After reading Mike Fratto’s post on “Why Blacklisting Works” I feel some comments are in order.
The default allow (or “blacklisting”) vs. default deny (“whitelisting”) debate seems to go on and on ad infinitum. Let me state up front that I am unabashedly in the default-deny camp, and here’s why.
Sure it sounds easier in principle to just deny the bad stuff, thus avoiding the trouble of figuring out just what the good stuff is (and maybe avoiding a few irate help desk calls in the process), but, as you actually point out, it’s really not good security. But we have to accommodate customers of either persuasion and, truthfully, your NAC product should let you do it whichever way you want.
We opted for default deny.
Why? Because it’s clearly the best security practice, based on many years of many people’s experience. We just couldn’t make a firewall default allow and still think of ourselves as security people.
Besides, when you put an ACL on a file, do you normally make it default allow and blacklist just those who shouldn’t be granted access? I think not.
But, honestly, it shouldn’t be that big a deal to append an allow-all rule if that’s what you really want to do. In fact, we ship our product with an allow-all sample policy configured on all secure interfaces, since we found that most of our evals and deployments want to start out by monitoring what’s happening on their network – since unfortunately, they don’t really know how bad of a problem they have. And this makes it easier to get the box up and running.
And we also ship with a “pre-login” sample policy that allows just enough access to things like Active Directory to let Windows boot and get GPOs, and let users get tickets to login and open browsers, and which of course has to be customized with the specific server addresses for the particular network. I don’t really understand why you couldn’t configure the ConSentry box to do the same thing and whether this was for endpoint compliance or for post-connect, but I suspect it is because they only allow you to set policies for UDP and TCP. So if you had a default deny but want to allow some other IP protocol, such as ICMP or GRE, you can’t do it.

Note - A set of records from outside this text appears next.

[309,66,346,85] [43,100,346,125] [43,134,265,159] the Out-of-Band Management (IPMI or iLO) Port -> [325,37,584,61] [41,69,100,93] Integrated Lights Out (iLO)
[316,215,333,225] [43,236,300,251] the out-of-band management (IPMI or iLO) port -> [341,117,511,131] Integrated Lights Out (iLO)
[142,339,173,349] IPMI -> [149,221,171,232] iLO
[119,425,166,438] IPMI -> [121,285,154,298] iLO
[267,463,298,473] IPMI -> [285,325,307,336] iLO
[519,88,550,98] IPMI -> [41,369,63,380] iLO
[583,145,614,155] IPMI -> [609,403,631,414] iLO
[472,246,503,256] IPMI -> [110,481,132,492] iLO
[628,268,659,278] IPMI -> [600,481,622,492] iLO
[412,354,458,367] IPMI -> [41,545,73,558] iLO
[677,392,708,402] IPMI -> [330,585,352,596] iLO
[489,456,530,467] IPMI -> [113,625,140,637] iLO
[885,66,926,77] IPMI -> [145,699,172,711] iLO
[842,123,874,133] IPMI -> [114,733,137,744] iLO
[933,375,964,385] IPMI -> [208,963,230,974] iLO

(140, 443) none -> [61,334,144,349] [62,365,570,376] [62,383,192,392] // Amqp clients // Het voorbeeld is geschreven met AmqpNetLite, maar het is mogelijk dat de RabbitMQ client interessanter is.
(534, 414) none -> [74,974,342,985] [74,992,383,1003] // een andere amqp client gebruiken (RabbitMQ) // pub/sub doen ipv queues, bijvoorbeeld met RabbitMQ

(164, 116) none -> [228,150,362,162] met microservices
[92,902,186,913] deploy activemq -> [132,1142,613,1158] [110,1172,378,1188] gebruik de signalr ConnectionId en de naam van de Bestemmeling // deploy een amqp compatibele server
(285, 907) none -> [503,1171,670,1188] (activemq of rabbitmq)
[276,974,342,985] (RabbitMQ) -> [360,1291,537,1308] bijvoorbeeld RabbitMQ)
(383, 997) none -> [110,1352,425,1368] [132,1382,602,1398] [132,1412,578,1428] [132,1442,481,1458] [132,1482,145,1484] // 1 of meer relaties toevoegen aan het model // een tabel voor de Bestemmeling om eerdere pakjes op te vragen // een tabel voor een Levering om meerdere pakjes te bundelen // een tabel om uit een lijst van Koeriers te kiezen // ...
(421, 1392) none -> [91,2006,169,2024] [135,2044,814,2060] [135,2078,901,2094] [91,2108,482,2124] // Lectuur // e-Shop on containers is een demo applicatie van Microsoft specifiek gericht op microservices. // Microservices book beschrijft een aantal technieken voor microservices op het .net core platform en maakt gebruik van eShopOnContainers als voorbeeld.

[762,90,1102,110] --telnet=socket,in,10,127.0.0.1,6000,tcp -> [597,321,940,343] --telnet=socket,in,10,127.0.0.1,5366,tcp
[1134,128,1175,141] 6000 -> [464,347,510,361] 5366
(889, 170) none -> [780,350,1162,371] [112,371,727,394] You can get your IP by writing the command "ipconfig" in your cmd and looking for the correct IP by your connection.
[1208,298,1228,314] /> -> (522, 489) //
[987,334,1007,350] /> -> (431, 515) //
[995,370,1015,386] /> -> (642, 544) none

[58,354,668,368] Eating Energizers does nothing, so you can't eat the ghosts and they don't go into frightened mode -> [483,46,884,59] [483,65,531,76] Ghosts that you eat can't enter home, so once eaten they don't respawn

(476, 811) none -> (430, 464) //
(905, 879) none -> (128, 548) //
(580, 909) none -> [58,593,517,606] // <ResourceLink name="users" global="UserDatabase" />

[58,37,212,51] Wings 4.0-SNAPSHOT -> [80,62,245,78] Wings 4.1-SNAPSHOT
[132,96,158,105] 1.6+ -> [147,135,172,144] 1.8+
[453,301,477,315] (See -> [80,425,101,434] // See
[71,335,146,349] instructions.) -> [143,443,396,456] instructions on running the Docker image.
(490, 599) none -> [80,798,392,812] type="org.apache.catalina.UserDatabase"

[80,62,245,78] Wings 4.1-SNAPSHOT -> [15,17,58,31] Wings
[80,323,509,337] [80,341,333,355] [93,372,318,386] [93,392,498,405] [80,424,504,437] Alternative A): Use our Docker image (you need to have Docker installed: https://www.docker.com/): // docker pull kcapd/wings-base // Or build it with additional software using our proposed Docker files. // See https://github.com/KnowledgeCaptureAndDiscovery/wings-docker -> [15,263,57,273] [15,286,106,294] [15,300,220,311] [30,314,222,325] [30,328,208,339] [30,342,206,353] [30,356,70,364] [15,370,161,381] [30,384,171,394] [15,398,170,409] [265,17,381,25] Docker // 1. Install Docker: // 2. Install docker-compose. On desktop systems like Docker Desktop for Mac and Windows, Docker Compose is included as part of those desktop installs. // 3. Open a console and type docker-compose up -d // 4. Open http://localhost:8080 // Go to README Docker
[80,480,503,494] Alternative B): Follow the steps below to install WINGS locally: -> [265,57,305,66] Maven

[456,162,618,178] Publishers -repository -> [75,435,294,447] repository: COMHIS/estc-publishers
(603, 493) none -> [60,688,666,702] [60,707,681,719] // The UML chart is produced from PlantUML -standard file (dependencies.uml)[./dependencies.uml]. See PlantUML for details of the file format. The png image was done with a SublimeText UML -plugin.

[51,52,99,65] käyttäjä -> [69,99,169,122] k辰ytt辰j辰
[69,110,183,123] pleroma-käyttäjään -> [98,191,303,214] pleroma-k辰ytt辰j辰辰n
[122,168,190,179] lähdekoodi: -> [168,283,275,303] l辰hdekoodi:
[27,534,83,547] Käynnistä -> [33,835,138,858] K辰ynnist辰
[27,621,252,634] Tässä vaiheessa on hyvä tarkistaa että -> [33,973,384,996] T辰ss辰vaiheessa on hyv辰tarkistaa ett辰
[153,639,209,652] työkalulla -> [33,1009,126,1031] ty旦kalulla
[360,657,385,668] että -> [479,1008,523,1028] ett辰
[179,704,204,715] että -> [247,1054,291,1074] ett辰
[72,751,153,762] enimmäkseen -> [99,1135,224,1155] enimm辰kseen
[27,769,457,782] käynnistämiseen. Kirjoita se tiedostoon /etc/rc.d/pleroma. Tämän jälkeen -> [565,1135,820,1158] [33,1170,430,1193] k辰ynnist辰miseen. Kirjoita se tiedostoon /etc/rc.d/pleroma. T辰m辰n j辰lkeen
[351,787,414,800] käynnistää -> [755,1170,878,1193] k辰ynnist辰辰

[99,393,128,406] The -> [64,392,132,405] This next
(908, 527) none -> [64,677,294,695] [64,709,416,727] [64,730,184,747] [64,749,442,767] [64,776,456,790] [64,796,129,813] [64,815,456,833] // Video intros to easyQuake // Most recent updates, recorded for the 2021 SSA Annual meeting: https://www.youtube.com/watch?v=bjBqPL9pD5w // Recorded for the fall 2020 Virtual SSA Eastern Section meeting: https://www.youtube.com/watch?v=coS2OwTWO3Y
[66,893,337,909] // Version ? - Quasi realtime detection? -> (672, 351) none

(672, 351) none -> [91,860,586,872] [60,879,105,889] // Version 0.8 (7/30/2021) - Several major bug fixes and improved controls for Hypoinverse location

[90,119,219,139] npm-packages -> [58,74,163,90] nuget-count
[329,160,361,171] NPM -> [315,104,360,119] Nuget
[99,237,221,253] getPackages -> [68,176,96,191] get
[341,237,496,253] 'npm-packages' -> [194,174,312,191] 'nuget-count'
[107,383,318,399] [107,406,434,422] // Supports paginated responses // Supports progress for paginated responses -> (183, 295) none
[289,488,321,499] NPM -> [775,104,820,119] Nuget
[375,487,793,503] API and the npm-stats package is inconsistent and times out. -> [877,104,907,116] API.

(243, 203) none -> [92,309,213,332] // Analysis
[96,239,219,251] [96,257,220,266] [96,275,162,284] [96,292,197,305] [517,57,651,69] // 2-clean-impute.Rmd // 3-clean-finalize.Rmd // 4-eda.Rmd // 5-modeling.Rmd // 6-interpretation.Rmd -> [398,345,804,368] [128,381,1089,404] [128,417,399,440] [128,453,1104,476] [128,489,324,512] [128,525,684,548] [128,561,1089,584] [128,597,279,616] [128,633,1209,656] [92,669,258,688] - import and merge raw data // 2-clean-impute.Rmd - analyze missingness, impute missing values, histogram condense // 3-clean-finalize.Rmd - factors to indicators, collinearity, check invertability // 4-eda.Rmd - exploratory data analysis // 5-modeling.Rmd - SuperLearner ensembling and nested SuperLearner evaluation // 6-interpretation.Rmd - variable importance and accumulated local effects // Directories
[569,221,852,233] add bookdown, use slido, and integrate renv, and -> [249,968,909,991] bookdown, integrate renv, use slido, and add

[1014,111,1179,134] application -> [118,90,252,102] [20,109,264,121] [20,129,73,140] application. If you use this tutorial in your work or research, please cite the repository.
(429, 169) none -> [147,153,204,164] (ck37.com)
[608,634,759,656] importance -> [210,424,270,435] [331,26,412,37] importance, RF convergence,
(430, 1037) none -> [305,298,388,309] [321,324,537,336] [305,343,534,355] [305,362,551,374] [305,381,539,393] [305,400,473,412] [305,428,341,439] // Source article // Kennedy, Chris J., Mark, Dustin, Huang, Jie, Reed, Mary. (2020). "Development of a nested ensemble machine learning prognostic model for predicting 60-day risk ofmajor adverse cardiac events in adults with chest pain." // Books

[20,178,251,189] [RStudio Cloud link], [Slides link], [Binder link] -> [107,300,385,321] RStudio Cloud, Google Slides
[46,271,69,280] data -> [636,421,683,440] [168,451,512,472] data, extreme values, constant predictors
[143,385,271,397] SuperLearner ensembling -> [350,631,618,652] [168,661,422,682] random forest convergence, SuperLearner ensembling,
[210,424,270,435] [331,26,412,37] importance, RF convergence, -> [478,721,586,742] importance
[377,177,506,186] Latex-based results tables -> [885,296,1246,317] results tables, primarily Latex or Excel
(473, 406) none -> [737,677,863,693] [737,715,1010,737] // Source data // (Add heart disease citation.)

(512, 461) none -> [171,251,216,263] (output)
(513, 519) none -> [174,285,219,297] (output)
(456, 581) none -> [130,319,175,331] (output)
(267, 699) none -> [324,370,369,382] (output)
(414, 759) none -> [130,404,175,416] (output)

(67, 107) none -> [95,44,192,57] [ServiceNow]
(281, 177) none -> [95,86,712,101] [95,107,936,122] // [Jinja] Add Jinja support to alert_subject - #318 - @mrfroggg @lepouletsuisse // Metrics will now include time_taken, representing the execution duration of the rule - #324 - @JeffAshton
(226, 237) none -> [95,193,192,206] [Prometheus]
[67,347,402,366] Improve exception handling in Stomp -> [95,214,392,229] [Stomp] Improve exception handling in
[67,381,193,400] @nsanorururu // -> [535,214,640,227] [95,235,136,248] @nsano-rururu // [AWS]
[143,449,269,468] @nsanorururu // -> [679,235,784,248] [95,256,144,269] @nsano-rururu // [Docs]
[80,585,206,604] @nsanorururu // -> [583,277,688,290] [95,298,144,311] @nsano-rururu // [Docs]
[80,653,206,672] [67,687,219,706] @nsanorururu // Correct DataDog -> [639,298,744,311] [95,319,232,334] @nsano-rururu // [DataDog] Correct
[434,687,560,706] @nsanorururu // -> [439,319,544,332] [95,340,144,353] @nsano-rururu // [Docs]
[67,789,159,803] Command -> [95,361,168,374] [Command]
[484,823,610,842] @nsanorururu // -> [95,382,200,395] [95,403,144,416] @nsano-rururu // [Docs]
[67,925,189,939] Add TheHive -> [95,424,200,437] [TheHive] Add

But I digress. On your impossible-to-manage points, we think you can avoid a lot of the headaches inherent in a traditional monolithic perimeter firewall rule set by composing policies for users based on group memberships. This way, the access granted to particular user classes can be more readily managed.
Speaking of managing policies, I wish LAN security could be as simple as you want would like just by blacklisting, but as far as I am concerned it’s only an illusion. If you forget to deny your sales people access to one of those R&D servers, say, nobody might ever know until it is too late. So have you really solved your security problem, or just temporarily made it appear to go away?
I can get behind your thought processes, though. When we were developing the Nevis secure switches I have to confess that even I thought the same as you, at least for a while. I pondered, isn’t LAN security a different species than perimeter security? At the perimeter it’s like at the front door, you only want to let friends in and anyone who is not your friend is clearly SoTE, but on the LAN, it’s like you’re roaming among the cube farm: everyone can pretty much go anywhere they want to because everyone is your friend. Inside, you really only need to make a few places like the CEO’s office off limits and remember to lock up those few file cabinets with sensitive stuff in them when you step out. Most people are honest and adhere to company policies, right? And guests need an escort.
To put it differently, at the perimeter you typically want to deny most ingress but allow most egress, but on the LAN you are more concerned about what different classes of users can or maybe shouldn’t access. And until recently there have been limited options for providing an escort for your guests to keep them from running amok. So how to architect a LAN security firewall, should it default to deny or allow?